A bit of background is required before I get into the main topic of this post, which is how the dollars available for allocation to eligible safety net hospitals is the product of two national factors.
After passage of the ACA, 25% of DSH payments are considered traditional. These are paid by multiplying the Medicare DRG payment times an adjustment factor that includes the difference between the disproportionate patient percentage and the DSH qualifying threshold.

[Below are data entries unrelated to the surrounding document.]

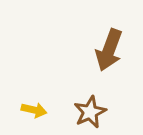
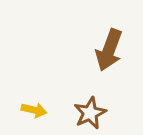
brown star: moved 1 px down
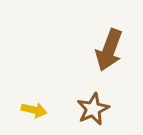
brown star: moved 3 px right, 4 px up
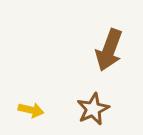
yellow arrow: moved 3 px left
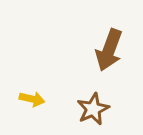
yellow arrow: moved 1 px right, 11 px up
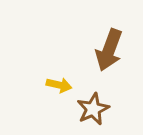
yellow arrow: moved 27 px right, 14 px up
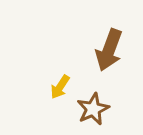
yellow arrow: moved 1 px right, 2 px down; rotated 110 degrees clockwise
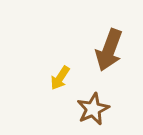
yellow arrow: moved 9 px up
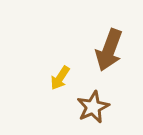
brown star: moved 2 px up
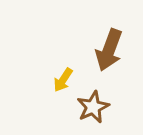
yellow arrow: moved 3 px right, 2 px down
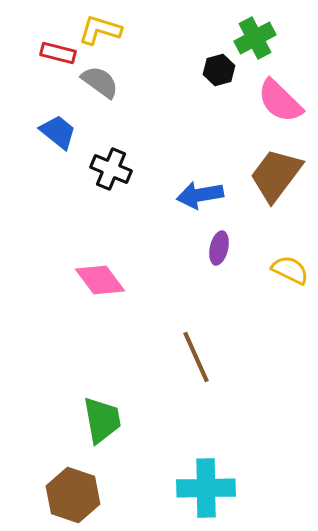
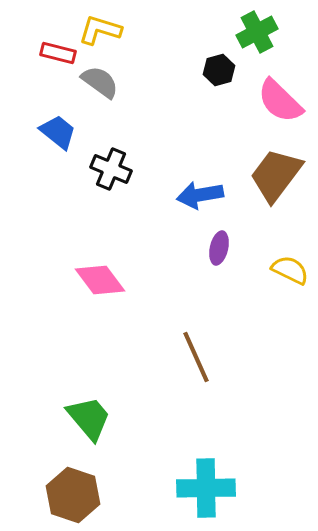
green cross: moved 2 px right, 6 px up
green trapezoid: moved 13 px left, 2 px up; rotated 30 degrees counterclockwise
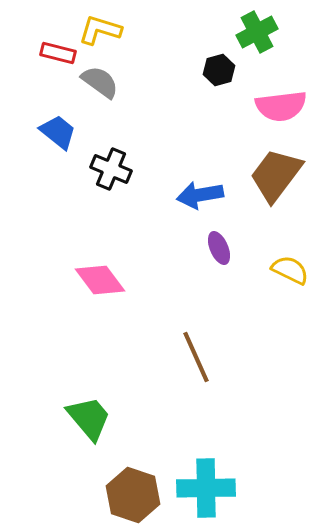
pink semicircle: moved 1 px right, 5 px down; rotated 51 degrees counterclockwise
purple ellipse: rotated 36 degrees counterclockwise
brown hexagon: moved 60 px right
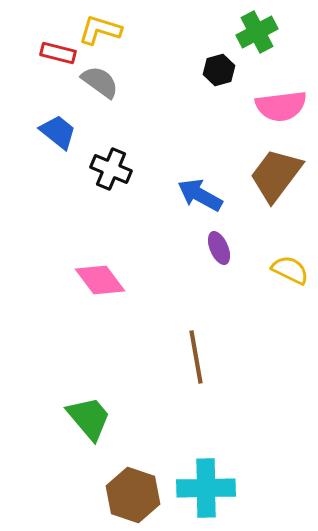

The other 75%, Uncompensated Care (UC) DSH, is based on two national factors — the topic of this post — and a third hospital-specific factor of how much indigent care a hospital provides relative to all other hospitals. The rationale for this is that post-ACA coverage would expand, and the uninsured population and the need for Medicare to provide safety net hospitals with additional indigent care payments would decrease.
Two national factors
Factor one. Factor one is what CMS projects 75% of Medicare Disproportionate Share (DSH) payments to hospitals will be in 2021.
Factor two. Factor two is one minus the change in the rate of uninsured from pre-ACA to the current year. You multiply those two numbers together, and you get the pool of dollars that are allocated to DSH-eligible hospitals based on the relative amount of uncompensated care they have provided during the fiscal year. So if in a given year, the rate of uninsured is 40% lower than what it was pre-ACA, then the UC DSH pool is reduced by 40%.
In the 2021 IPPS proposed rule, factor one is $11.519 billion. So little changes in factor two are important. The proposed rule estimates, using data from the CMS Office of the Actuary, the uninsured rate for federal fiscal 2021 is 9.5%. If that estimate of the uninsured rate seems low to you, it’s because the estimate was generated prior to COVD-19 economic downturn, which has resulted in at least 26.8 million individuals losing their job-related health insurance. By January 2021 — squarely in the middle of next FFY — of those 26.8 million, 23 million are eligible for Medicaid or exchange coverage. The remaining 3.8 million individuals are ineligible for Medicaid or the exchanges for a variety of reasons.